Listed entries: Begin

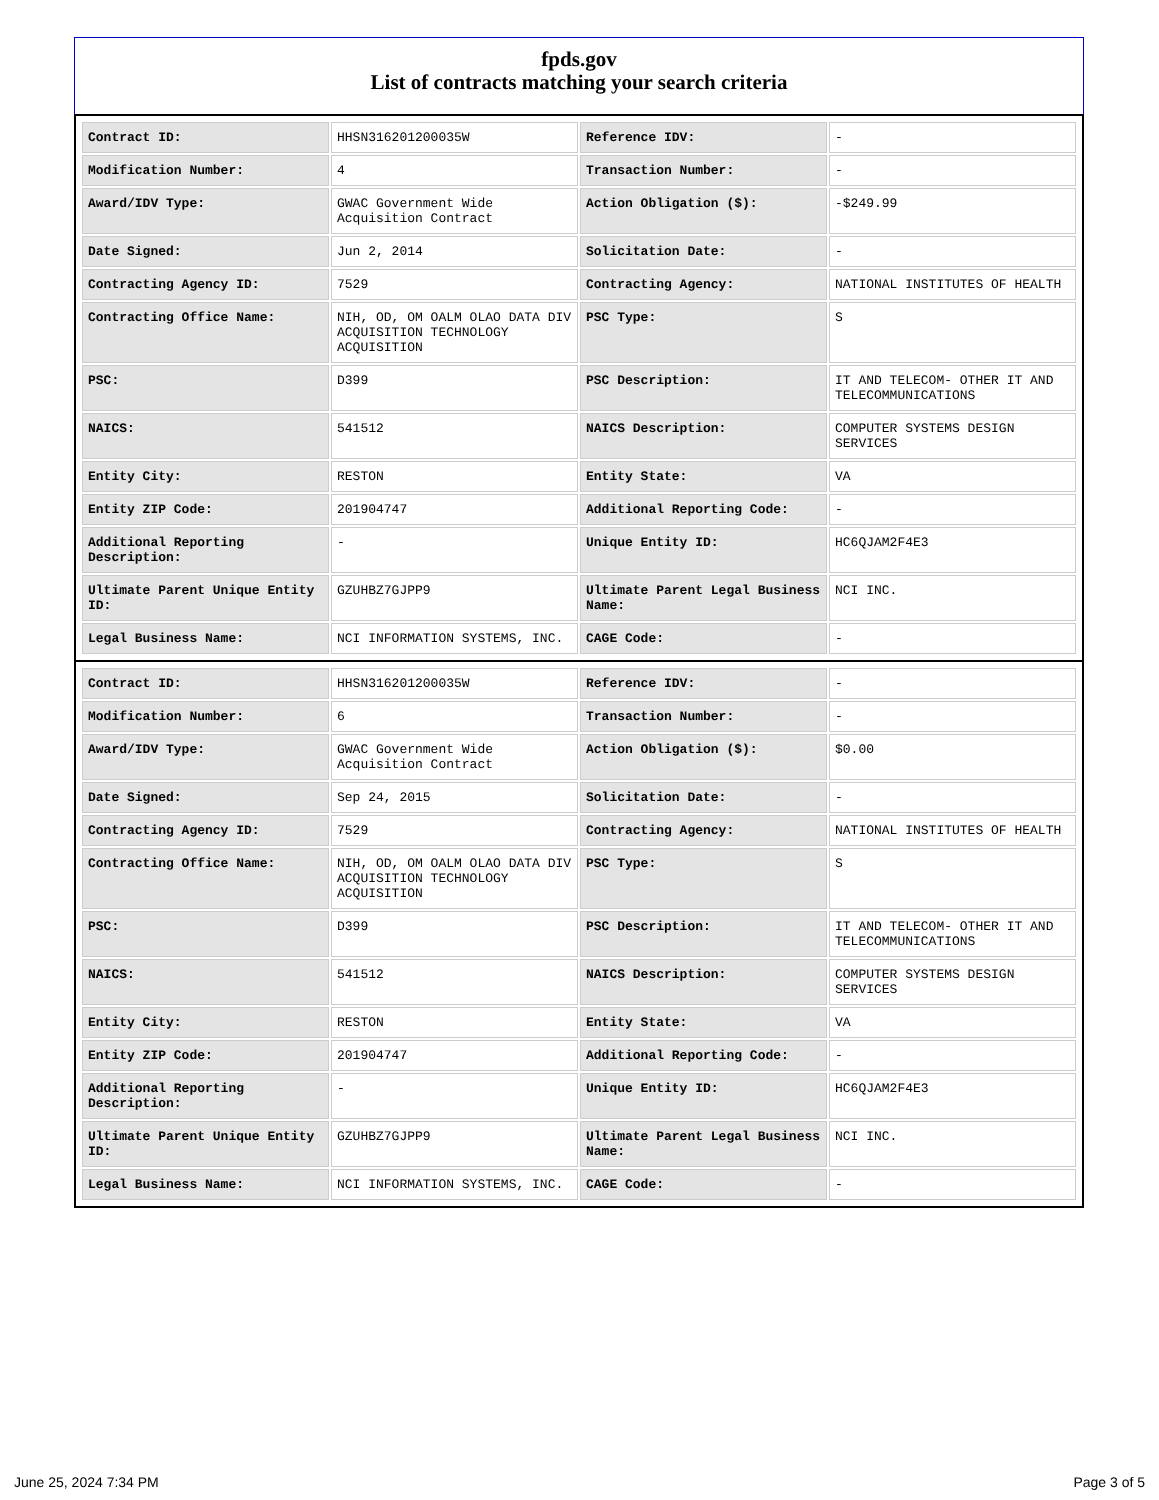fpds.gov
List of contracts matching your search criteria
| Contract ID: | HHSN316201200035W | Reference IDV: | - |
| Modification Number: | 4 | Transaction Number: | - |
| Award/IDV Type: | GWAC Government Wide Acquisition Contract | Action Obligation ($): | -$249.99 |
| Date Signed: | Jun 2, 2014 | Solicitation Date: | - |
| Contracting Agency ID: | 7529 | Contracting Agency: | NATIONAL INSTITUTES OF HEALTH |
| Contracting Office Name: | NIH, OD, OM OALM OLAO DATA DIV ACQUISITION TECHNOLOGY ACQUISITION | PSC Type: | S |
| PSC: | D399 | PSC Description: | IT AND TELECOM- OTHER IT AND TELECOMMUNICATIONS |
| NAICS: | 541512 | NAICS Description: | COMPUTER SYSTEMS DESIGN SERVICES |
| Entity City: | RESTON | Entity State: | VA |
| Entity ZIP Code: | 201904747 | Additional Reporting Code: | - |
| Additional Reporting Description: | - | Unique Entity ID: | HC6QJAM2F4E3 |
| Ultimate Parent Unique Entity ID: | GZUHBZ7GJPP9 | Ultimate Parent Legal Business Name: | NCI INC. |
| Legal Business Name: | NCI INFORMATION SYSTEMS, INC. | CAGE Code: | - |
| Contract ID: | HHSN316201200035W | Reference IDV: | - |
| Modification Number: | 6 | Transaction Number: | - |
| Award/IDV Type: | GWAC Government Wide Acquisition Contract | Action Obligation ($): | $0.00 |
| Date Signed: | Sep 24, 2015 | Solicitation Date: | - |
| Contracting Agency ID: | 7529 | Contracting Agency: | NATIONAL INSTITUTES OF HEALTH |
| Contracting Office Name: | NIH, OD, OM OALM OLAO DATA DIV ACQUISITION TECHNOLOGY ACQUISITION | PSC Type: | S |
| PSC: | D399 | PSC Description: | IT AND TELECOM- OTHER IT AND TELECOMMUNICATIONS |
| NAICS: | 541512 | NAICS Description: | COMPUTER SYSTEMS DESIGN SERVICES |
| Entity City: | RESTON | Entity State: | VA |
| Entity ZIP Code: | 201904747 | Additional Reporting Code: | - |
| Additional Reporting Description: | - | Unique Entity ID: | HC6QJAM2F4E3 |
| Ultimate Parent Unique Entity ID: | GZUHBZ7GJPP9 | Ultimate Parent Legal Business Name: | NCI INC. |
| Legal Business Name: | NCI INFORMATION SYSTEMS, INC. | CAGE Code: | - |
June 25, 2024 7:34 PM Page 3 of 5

Listed entries: End
Listed entries: Begin

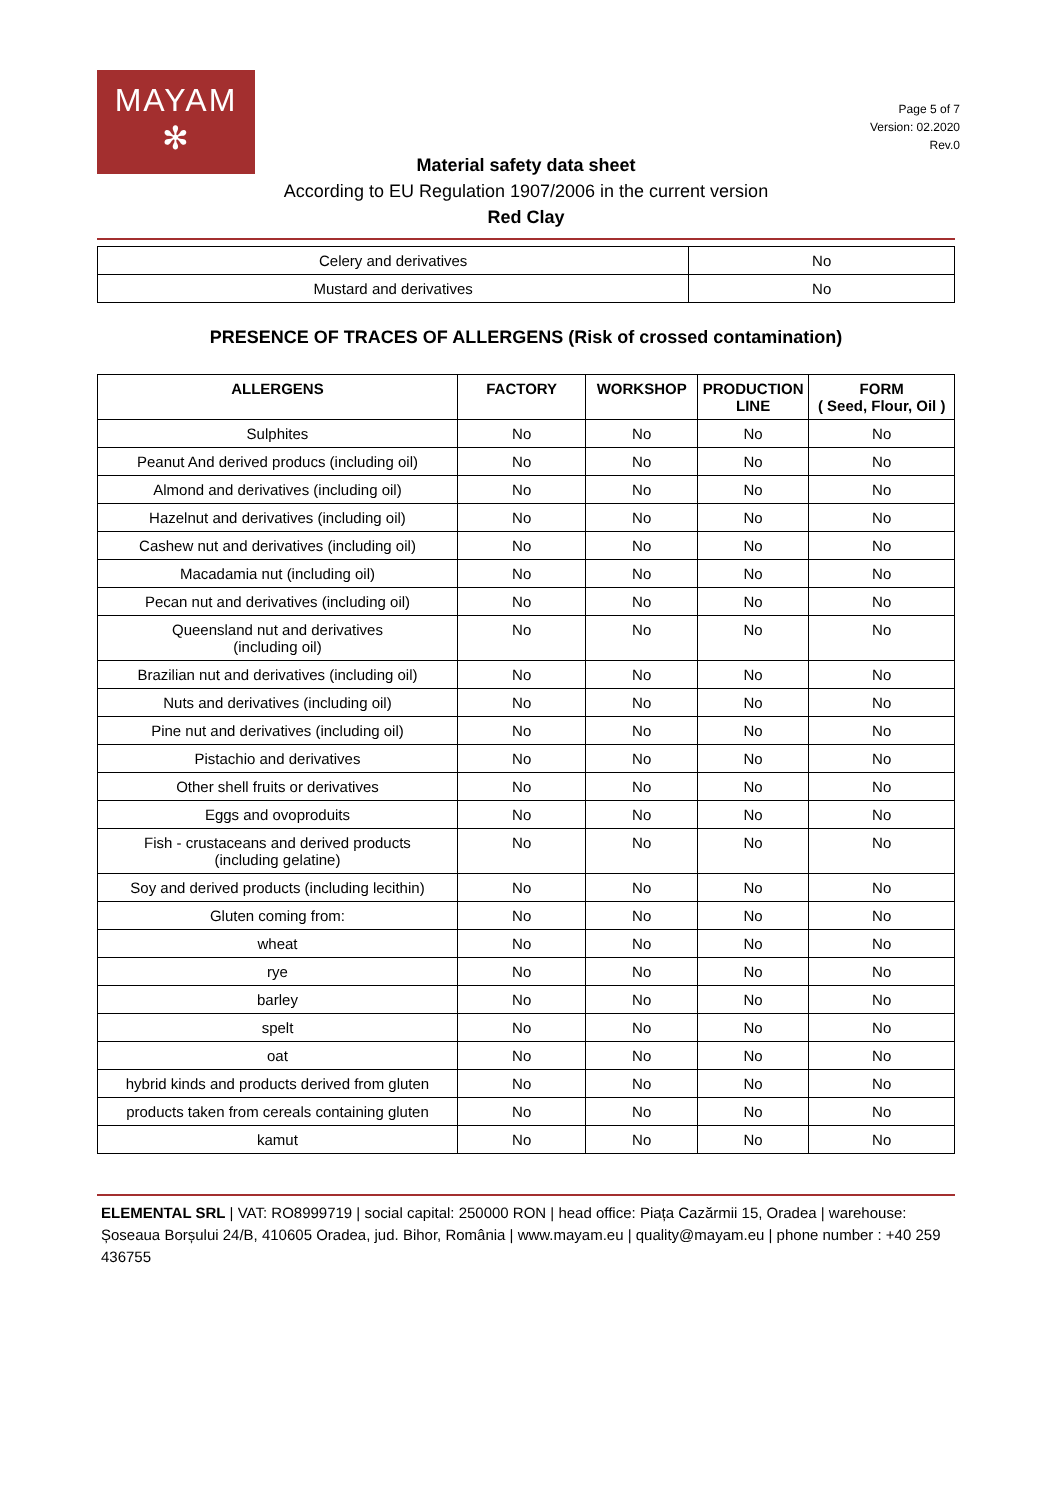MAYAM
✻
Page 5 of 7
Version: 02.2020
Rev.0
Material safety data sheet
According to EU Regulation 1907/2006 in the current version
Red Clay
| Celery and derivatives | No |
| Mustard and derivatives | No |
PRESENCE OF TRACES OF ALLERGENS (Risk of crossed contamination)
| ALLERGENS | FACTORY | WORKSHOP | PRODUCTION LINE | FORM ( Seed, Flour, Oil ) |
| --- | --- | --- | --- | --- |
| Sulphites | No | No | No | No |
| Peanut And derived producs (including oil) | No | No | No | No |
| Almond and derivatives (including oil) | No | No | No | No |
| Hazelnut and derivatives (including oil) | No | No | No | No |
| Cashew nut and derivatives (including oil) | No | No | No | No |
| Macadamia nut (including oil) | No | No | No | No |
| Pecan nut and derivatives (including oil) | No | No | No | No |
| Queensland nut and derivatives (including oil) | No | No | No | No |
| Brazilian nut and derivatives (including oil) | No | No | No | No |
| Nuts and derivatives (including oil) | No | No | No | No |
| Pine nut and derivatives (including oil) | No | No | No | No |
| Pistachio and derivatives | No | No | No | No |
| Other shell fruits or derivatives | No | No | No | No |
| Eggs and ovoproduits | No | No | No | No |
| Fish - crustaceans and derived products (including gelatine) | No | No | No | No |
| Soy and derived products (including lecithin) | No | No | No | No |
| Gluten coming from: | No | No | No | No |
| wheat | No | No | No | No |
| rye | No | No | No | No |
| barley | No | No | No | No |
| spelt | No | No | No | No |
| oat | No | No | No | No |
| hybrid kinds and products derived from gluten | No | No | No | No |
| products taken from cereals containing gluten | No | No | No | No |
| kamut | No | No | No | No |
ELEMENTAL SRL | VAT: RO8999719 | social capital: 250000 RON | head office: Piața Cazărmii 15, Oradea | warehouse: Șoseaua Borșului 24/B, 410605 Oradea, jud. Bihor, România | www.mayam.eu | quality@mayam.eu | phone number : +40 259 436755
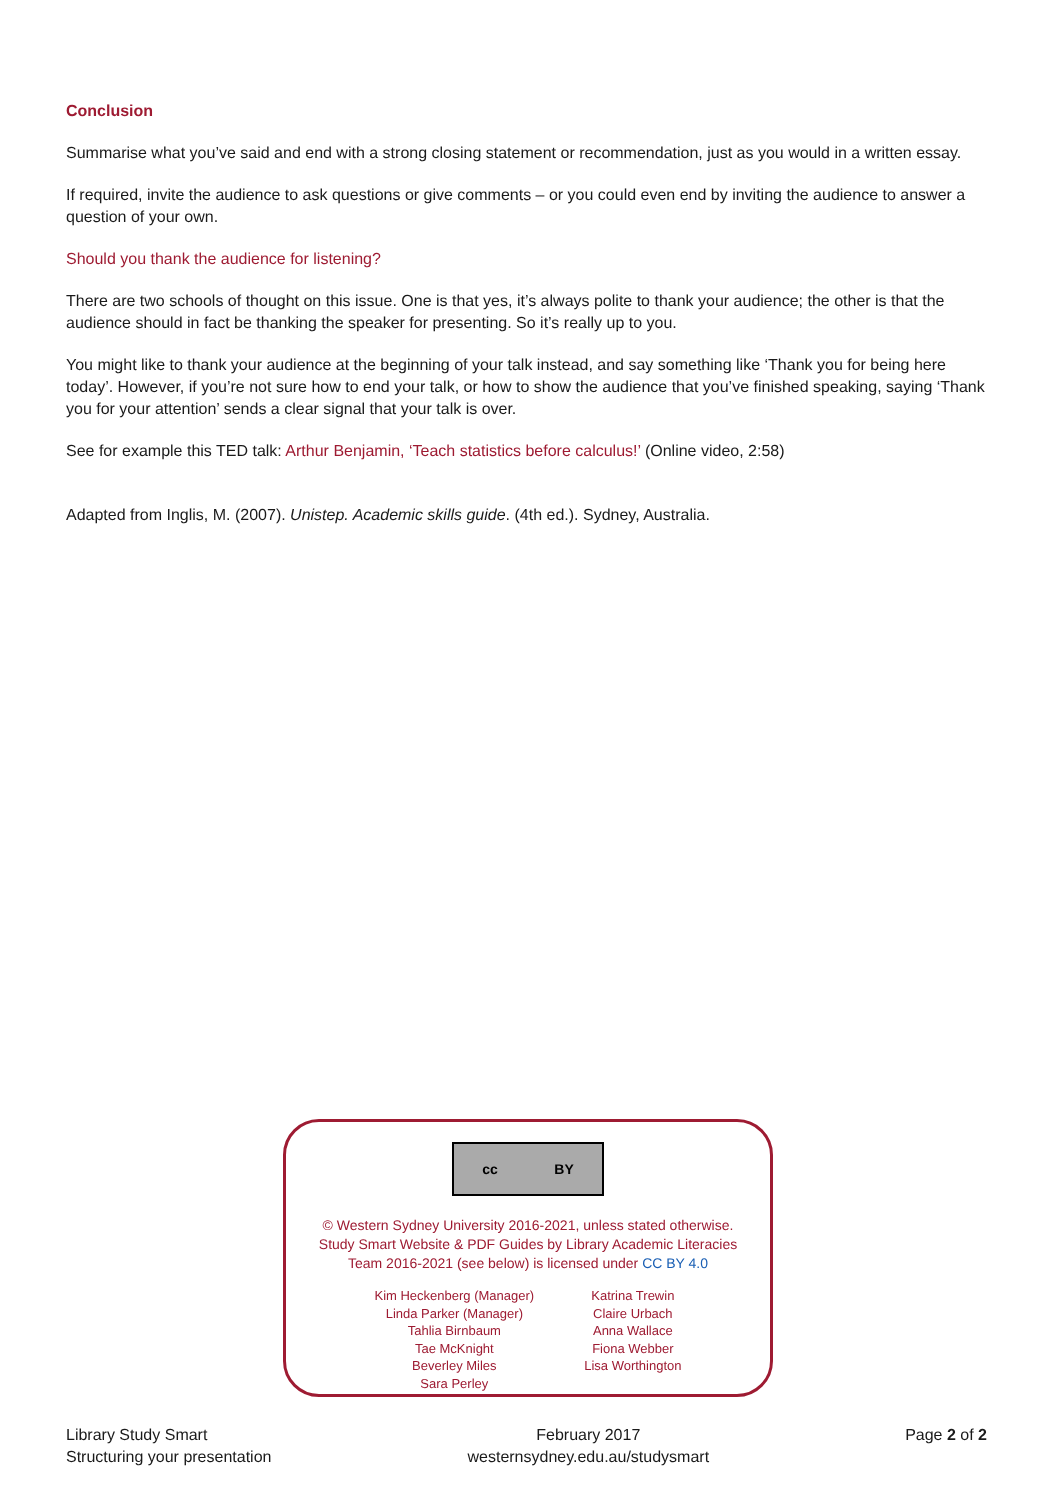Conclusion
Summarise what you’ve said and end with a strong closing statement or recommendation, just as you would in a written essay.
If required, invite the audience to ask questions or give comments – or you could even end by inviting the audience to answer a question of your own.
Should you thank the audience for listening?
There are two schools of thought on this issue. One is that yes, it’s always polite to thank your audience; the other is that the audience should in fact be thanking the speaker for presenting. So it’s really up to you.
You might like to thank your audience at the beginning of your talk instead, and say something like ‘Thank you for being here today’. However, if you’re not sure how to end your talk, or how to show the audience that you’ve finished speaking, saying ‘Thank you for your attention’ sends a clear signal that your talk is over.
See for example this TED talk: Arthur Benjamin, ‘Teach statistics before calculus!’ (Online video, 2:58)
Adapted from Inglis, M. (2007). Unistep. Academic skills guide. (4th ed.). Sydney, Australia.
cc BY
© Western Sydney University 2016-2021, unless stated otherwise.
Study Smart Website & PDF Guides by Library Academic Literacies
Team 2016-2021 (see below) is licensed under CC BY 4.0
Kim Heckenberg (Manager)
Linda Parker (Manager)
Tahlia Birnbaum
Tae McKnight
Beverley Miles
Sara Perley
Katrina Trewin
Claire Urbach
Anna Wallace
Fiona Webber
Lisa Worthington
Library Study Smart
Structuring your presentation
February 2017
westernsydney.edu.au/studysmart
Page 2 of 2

Listed entries: End

Only the lines above starting at the line that holds "Page 5 of 7" and ending at the line that holds "Pine nut and" are to be repeated, exactly and in full.

Page 5 of 7
Version: 02.2020
Rev.0
Material safety data sheet
According to EU Regulation 1907/2006 in the current version
Red Clay
| Celery and derivatives | No |
| Mustard and derivatives | No |
PRESENCE OF TRACES OF ALLERGENS (Risk of crossed contamination)
| ALLERGENS | FACTORY | WORKSHOP | PRODUCTION LINE | FORM ( Seed, Flour, Oil ) |
| --- | --- | --- | --- | --- |
| Sulphites | No | No | No | No |
| Peanut And derived producs (including oil) | No | No | No | No |
| Almond and derivatives (including oil) | No | No | No | No |
| Hazelnut and derivatives (including oil) | No | No | No | No |
| Cashew nut and derivatives (including oil) | No | No | No | No |
| Macadamia nut (including oil) | No | No | No | No |
| Pecan nut and derivatives (including oil) | No | No | No | No |
| Queensland nut and derivatives (including oil) | No | No | No | No |
| Brazilian nut and derivatives (including oil) | No | No | No | No |
| Nuts and derivatives (including oil) | No | No | No | No |
| Pine nut and derivatives (including oil) | No | No | No | No |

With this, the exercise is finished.